L'association écologiste "Legambiente" a dressé, mi-mars, un état des lieux de l'économie du ski en Italie. A l'heure du réchauffement climatique, elle a établi une cartographie des stations au futur incertain.
Entre les 150 nouveaux projets qui menacent des zones classées "Natura 2000", les 234 remontées mécaniques mises à l'arrêt (54 de plus que l'an dernier), et les 149 cas de stations maintenues en vie par "acharnement thérapeutique", le panorama de l'économie de "l'or blanc" transalpin a toutes les allures d'un grand malade. Du moins si l'on en croit l'association apolitique italienne "Legambiente".
A l'occasion de la "journée italienne des paysages", la première association écologiste italienne a choisi de diffuser les conclusions de son rapport 2022.
"Les projets de remontées tombent à gros flocons mais sans neige", s'étonne notamment les auteurs du rapport qui redoutent "des paysages prochainement soumis à de grosses modifications si l'on en croit le nombre de projets annoncés".
Des projets en basse altitude
D'après l'association au "cygne vert", comme l'appellent nos voisins, des projets de remontées mécaniques menacent directement des sites protégés "Natura 2000" par l'Europe. "En majeure partie, (il s'agit) des agrandissements de domaines skiables déjà existants", explique Vanda Bonardo, qui est aussi présidente de la branche italienne de CIPRA (Conférence internationale pour la protection des Alpes).
"Mais ce qui pose question, c'est le grand nombre de projets situés à des altitudes très basses : là où la neige se fait, d'année en année, toujours plus rare", s'inquiète-t-elle.
Des fonds européens posent question
"Ce qui complique tout, c'est l'arrivée imminente des fonds de relance européens", explique encore le rapport. En ligne de mire : des projets comme l'agrandissement d'un domaine skiable dans les Monti Sibillini, en Italie centrale. Plus de 65 millions d'euros d'investissements pour une station dont le sommet le plus haut dépasse difficilement les 2 000 mètres d'altitude.
Mais le nord italien, n'échappe pas à la chasse à la manne européenne. Au Col de Joux, par exemple, en vallée d'Aoste, le conseil communal vient de décider de remettre en marche des remontées à l'arrêt depuis plusieurs saisons faute de neige.
"Il faut absolument que les fonds du plan de relance européens soient adressés aux actions les plus innovantes et éco-compatibles", explique encore Vanda Bonardo. "Ce ne sera possible qu'en finançant des projets qui mettent l'environnement au premier plan. Il n'y a que de cette façon que l'on assurera un développement durable de nos montagnes".

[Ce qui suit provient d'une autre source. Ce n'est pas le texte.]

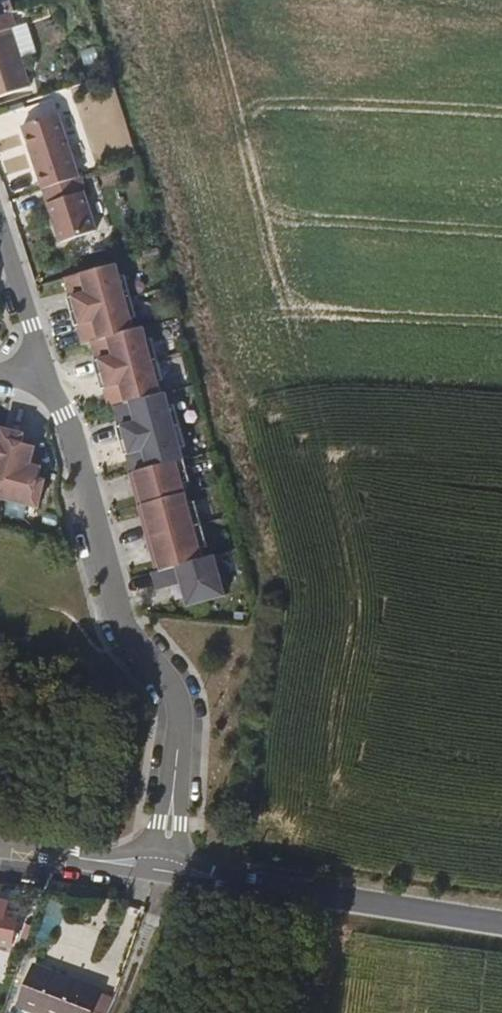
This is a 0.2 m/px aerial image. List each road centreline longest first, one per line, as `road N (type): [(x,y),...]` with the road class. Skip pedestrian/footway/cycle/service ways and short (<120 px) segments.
road 1 (residential): [(46,379),(65,412),(122,625),(166,668),(182,699),(161,869)]
road 2 (unclassified): [(161,869),(501,924)]
road 3 (unclassified): [(0,847),(161,869)]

149 stations en "acharnement thérapeutique" dont 15 dans le Piémont
Le cas de nos voisins piémontais est particulièrement révélateur. "Dans notre région, la montagne est trop souvent considérée par les politiques comme une aire de jeux pour le tourisme d'hiver de masse, explique pour sa part Giorgio Prino, le président régional de Legambiente. Tout l'argent public investi dans ce sens n'est qu'un acharnement, ni soutenable économiquement, ni du point de vue de l'environnement. Nous payons encore l'ivresse olympique des Jeux de 2006. Et il ne faudrait pas répéter les mêmes erreurs."
Bilan de l'année : 32 remontées fermées définitivement, 10 autres arrêtées temporairement, et 15 moribondes, en sursis grâce au soutien de fonds publics.
Le rapport propose, pour conclure, 10 cas "vertueux" reflétant des pistes valables de développement pour l'avenir. Des Dolomites à la Sicile et jusqu'à notre voisine : la Vallée d'Aoste. C'est là que l'association "Naturavalp", promeut un tourisme responsable sur les Alpes. Une démarche soutenue et récompensée par des organismes Onusiens comme la FAO (Organisation pour l'alimentation et l'agriculture), ou l'UNWTO (Organisation mondiale du Tourisme).
Des initiatives pour le ski et l'environnement
Autre initiative chez nos proches voisins : celle du Consortium touristique de la Vallée Maira dans le Piémont. Il offre aux touristes de toute l'Europe la possibilité de pratiquer ski de randonnée, ski alpinisme et ski de fond dans des lieux à haute valeur environnementale.
"Les effets du réchauffement climatique et de la pandémie nous enseignent que la protection de la nature est le seul moyen d'échapper à la roulette russe des catastrophes", conclut pour sa part Sebastiano Venneri, le responsable tourisme de "Legambiente". "Le bon usage de nos montagnes, basé sur le ski de fond, l'escalade, la marche, les structures d'accueil douces, montrent qu'une nouvelle approche est possible."